Earlier this month, the federal agency issued its latest public health advisory detailing kratom’s risks.
“FDA encourages more research to better understand kratom’s safety profile, including the use of kratom combined with other drugs,” according to the FDA’s recent advisory.
The U.S. Drug Enforcement Administration, which identified kratom as a “drug of concern” in November 2017, will use the FDA’s research when it, again, considers where kratom should fall on the drug spectrum.
But as federal and state agencies sort out the drug’s uncertainties, people continue to buy it.
Dhruv Patel, owner of Jake’s Five Star Convenience and Deli on Roxbury Street in Keene, said he started selling kratom a few months ago because of the high demand from customers.
He carries kratom powder, liquid and capsules, all at customers’ request, and said from what he’s heard back, it’s yielded only positive results.
“The customers that I have that are buying [kratom] are regular users, and they know exactly what they want and what brand,” he said.
Campus Convenience, on Winchester Street, also sells kratom, with a large sign out front advertising it. The store’s manager declined to comment.
With both of these stores within walking distance of Keene State, Melissa Chickering, the college’s coordinator of alcohol and other drug prevention, treatment and education, said she’s no more worried about kratom use by students than any other drug, but that education should be stronger.
“It’s unique but confusing for the users. Many think, ‘Oh, this can’t be an opiate, it’s acting like a stimulant.’ There needs to be more education,” she said.
And its fast popularity growth, Chickering added, is concerning.
“It’s very similar to bath salts 10 years ago. Everyone was using it, and the fad happened too fast for the education to keep up,” she explained.
At Cheshire Medical, Dr. Tremblay said patients have mentioned kratom use during visits.
“It came to my attention when the opioid crisis started to rear its head, and people were not wanting to engage with providers or were looking for alternatives as providers were telling them to come off of medication,” he said.
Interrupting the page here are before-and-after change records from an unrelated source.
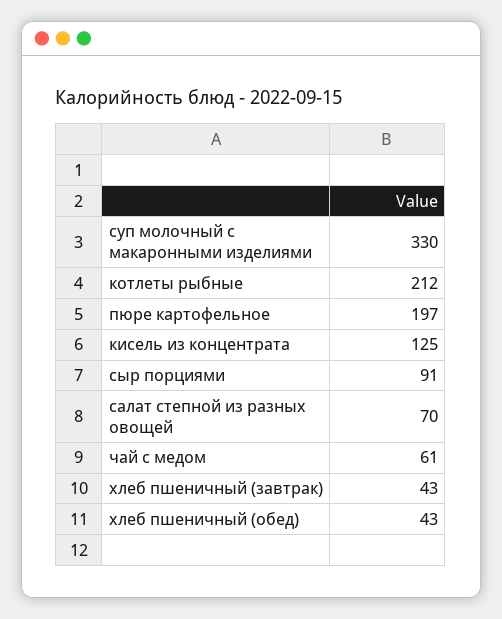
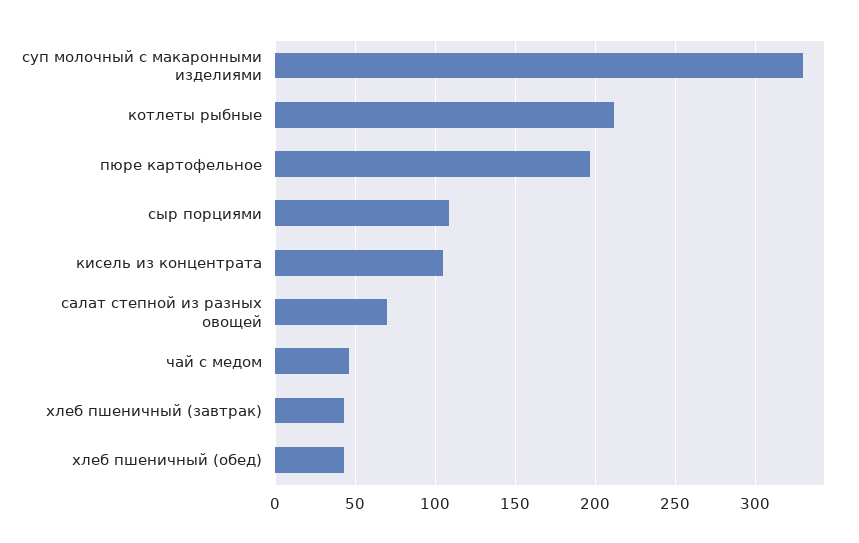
кисель из концентрата: 125 -> 105
сыр порциями: 91 -> 110
чай с медом: 61 -> 45

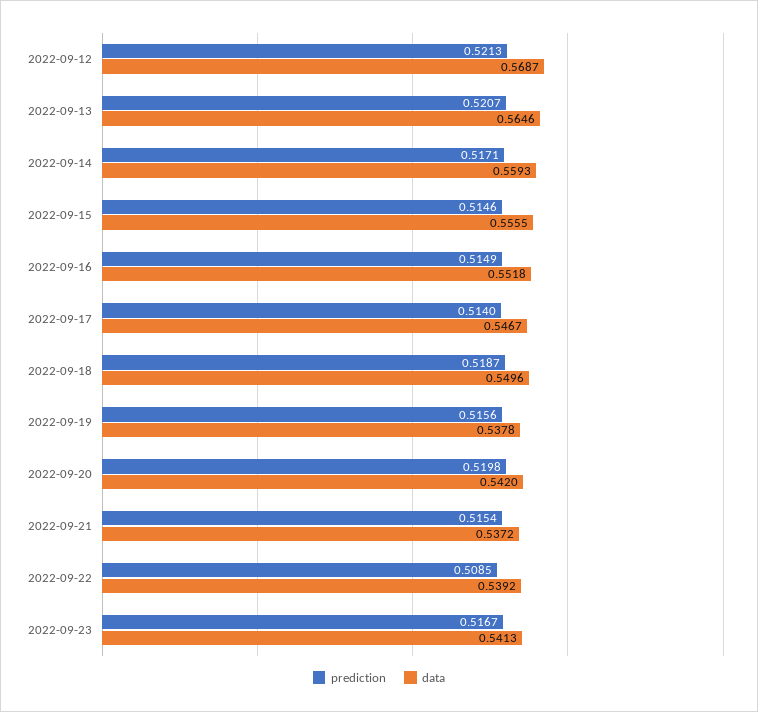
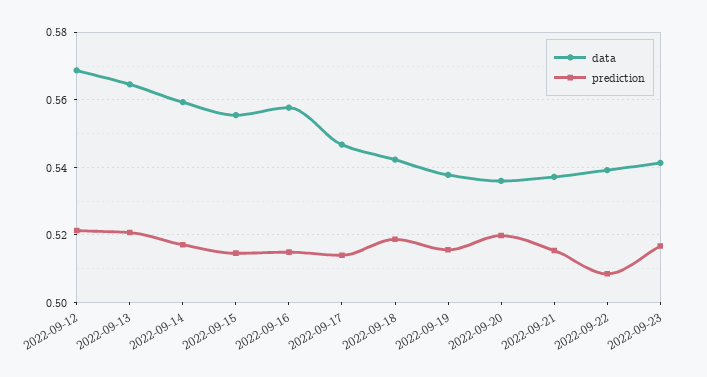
data, 2022-09-16: 0.5518 -> 0.558
data, 2022-09-18: 0.5496 -> 0.542
data, 2022-09-20: 0.542 -> 0.536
Tremblay recalled one patient with high blood pressure, who was taking four different blood-pressure medications to control it. But when they came in for a visit, their blood pressure was still high.
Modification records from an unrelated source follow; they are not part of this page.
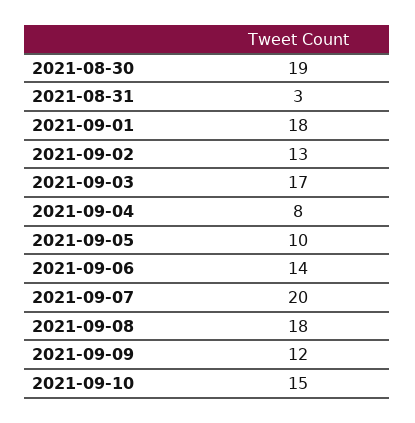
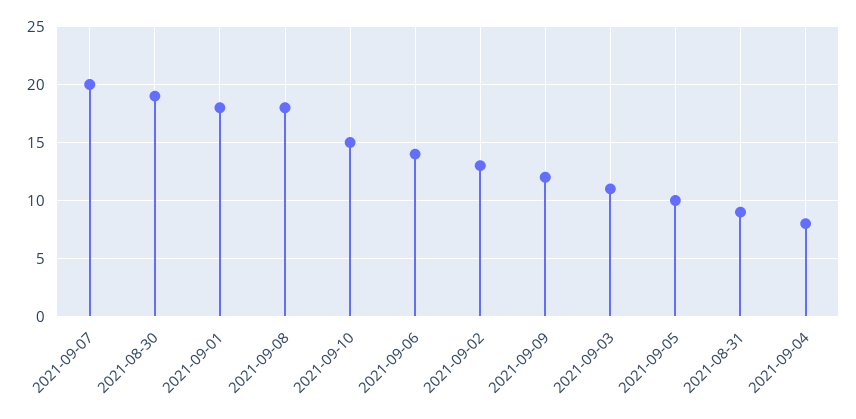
2021-08-31: 3 -> 9
2021-09-03: 17 -> 11

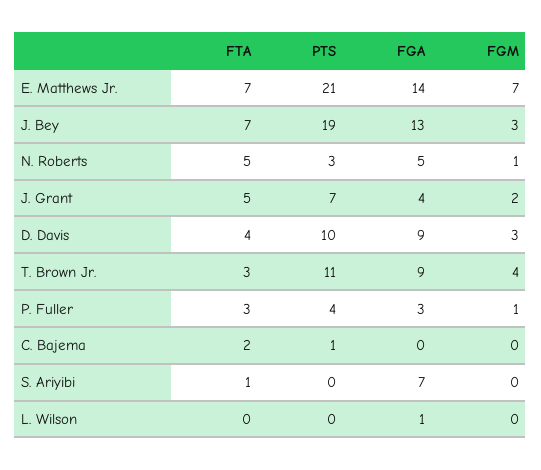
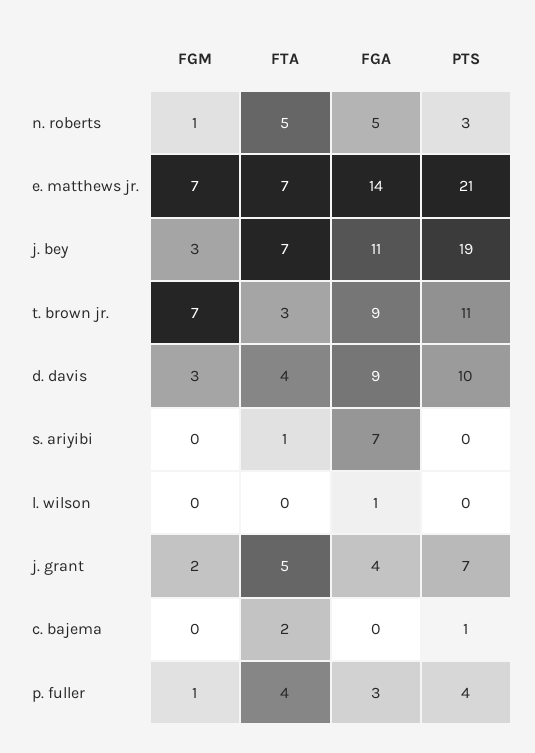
FGA, J. Bey: 13 -> 11
FGM, T. Brown Jr.: 4 -> 7
FTA, P. Fuller: 3 -> 4

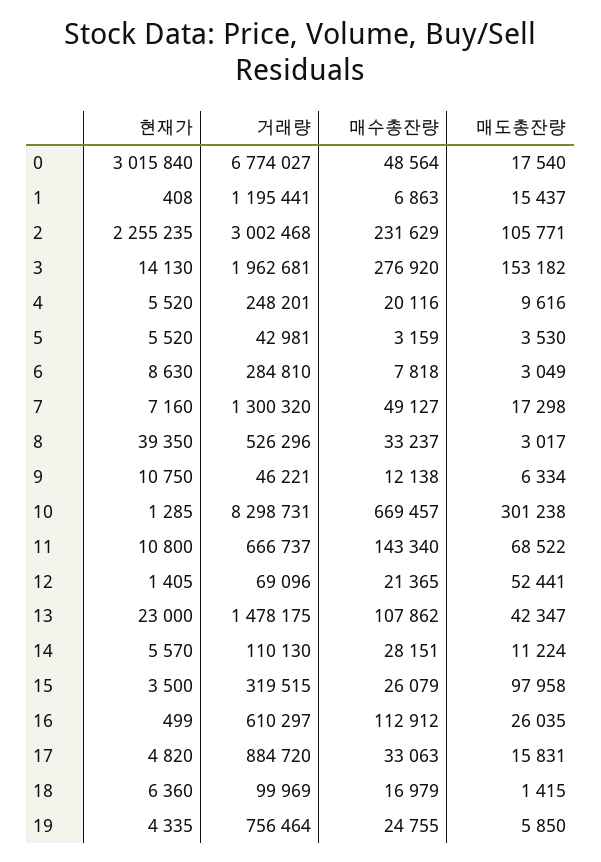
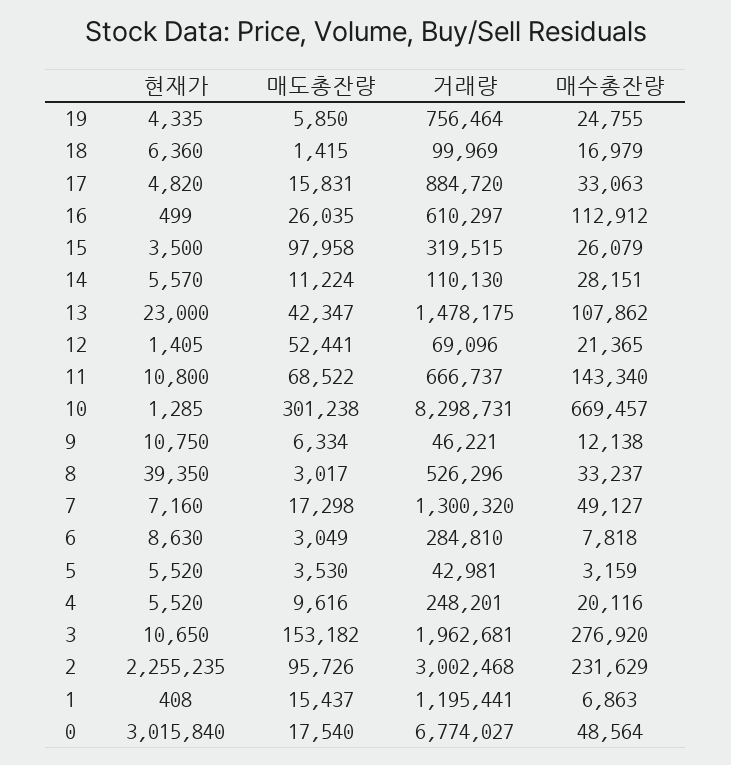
매도총잔량, 2: 105771 -> 95726
현재가, 3: 14130 -> 10650

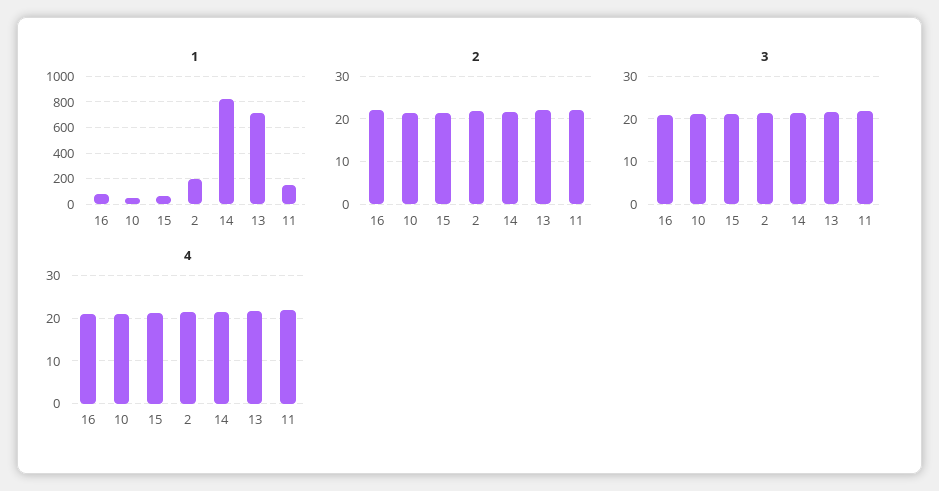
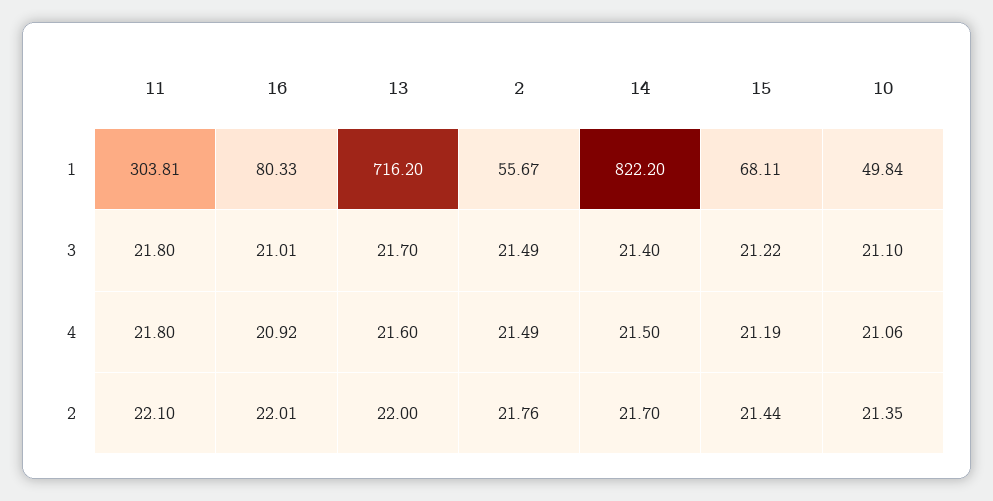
1, 2: 200 -> 55.67
1, 11: 150 -> 303.81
“The only thing else in their system besides [blood- pressure medications] was kratom,” he said.
The lack of understanding of kratom and its effects has Tremblay urging patients to use caution.
But in a state so focused on the opioid epidemic, with 471 opioid-related deaths confirmed last year, Tremblay said it’s unlikely kratom will be in the spotlight any time soon.
“I think it flies under the radar. It is not a prescription and therefore not something we can really track ... I suspect strongly most do not even know what it is,” he said. “I think it is something that should be lumped into the larger conversation because it is connected, in a way, to the opioid epidemic.”